Pour qu’une affaire soit jugée recevable devant la CPI, il faut que la Cour détermine que l’Etat manque de volonté ou est dans l’incapacité de mener véritablement à bien l’enquête ou les poursuites. Ce n’est donc que dans cette hypothèse et suite à la saisine de la CPI par un Etat partie, par le Conseil de sécurité ou par le Procureur lui-même (propio motu) que la CPI est compétente.
Solliciter de la CPI qu’elle « décline expressément sa compétence » pour poursuivre la personne suspectée de crimes internationaux se trouvant sur le territoire français va donc à l’encontre du Statut de Rome.
[1] C’est par exemple sur la base de sa présence sur le territoire français que les juges français ont poursuivi et condamné à 10 ans de réclusion criminelle le capitaine mauritanien Ely Ould Dah, pour torture et actes de barbarie commis en Mauritanie.
[2] En matière de nationalité : circulaire du 27 avril 1995.
[3] Crim. 23 octobre 2002.
[4] Cf notamment le rapport du groupe de travail présidé par J-C Magendie sur “Célérité et qualité de la justice : la gestion du temps dans le procès", Ministère de la justice, Paris, La Documentation française, 2004.
[5] À l’exception des délits de presse
[6] Voir Antonio Cassese et Mireille Delmas-Marty, Juridictions nationales et crimes internationaux, Paris, PUF, 2002.

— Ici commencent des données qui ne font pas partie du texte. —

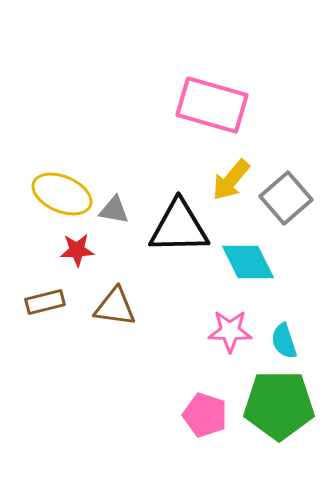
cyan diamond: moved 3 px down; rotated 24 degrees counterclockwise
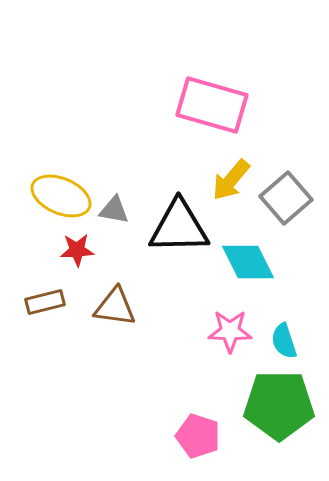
yellow ellipse: moved 1 px left, 2 px down
pink pentagon: moved 7 px left, 21 px down
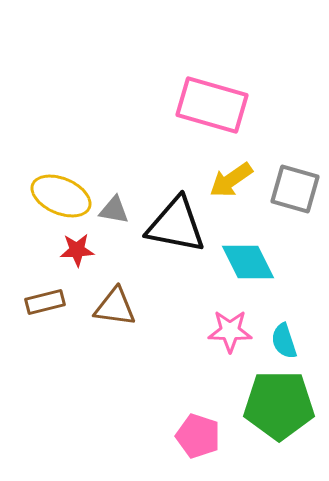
yellow arrow: rotated 15 degrees clockwise
gray square: moved 9 px right, 9 px up; rotated 33 degrees counterclockwise
black triangle: moved 3 px left, 2 px up; rotated 12 degrees clockwise
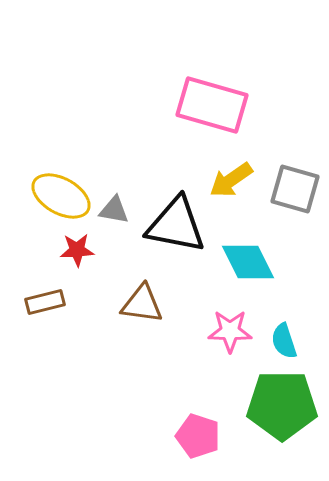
yellow ellipse: rotated 6 degrees clockwise
brown triangle: moved 27 px right, 3 px up
green pentagon: moved 3 px right
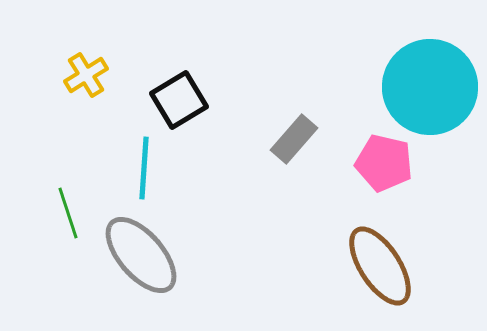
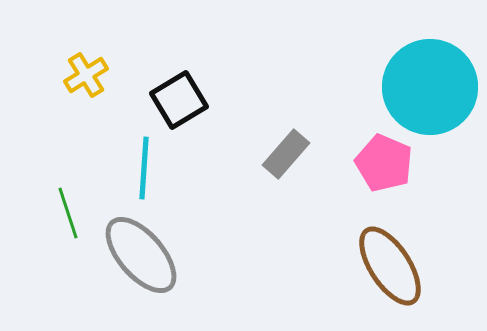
gray rectangle: moved 8 px left, 15 px down
pink pentagon: rotated 10 degrees clockwise
brown ellipse: moved 10 px right
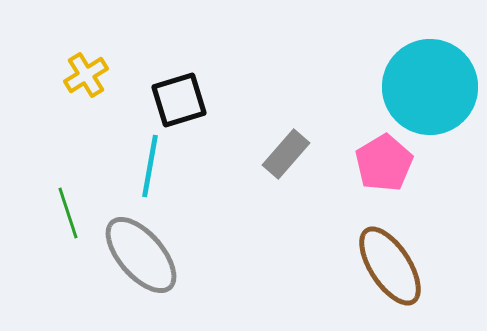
black square: rotated 14 degrees clockwise
pink pentagon: rotated 18 degrees clockwise
cyan line: moved 6 px right, 2 px up; rotated 6 degrees clockwise
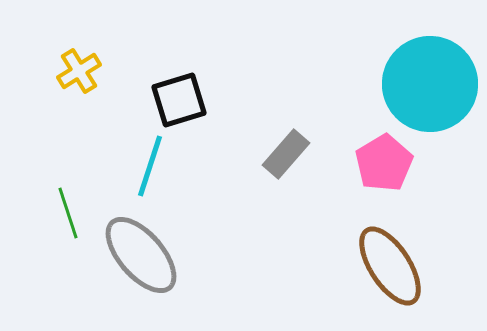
yellow cross: moved 7 px left, 4 px up
cyan circle: moved 3 px up
cyan line: rotated 8 degrees clockwise
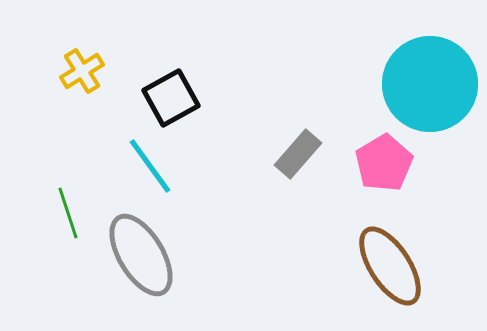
yellow cross: moved 3 px right
black square: moved 8 px left, 2 px up; rotated 12 degrees counterclockwise
gray rectangle: moved 12 px right
cyan line: rotated 54 degrees counterclockwise
gray ellipse: rotated 10 degrees clockwise
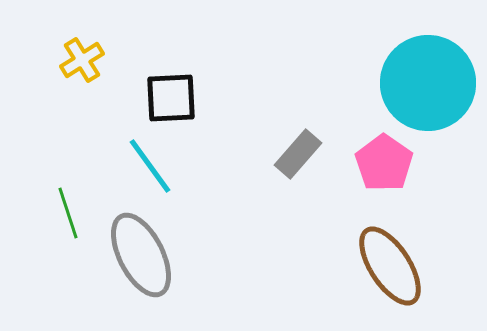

[7] Il est à noter que la Cour pénale internationale diffère en ce point des tribunaux pénaux internationaux ad hoc pour l’ex-Yougoslavie et pour le Rwanda, qui, créés par une résolution du Conseil de sécurité des Nations unies en application du Chapitre VII de la Charte des Nations unies, ont la primauté sur les juridictions pénales nationales, pour enquêter et poursuivre les responsables des crimes de leur compétence.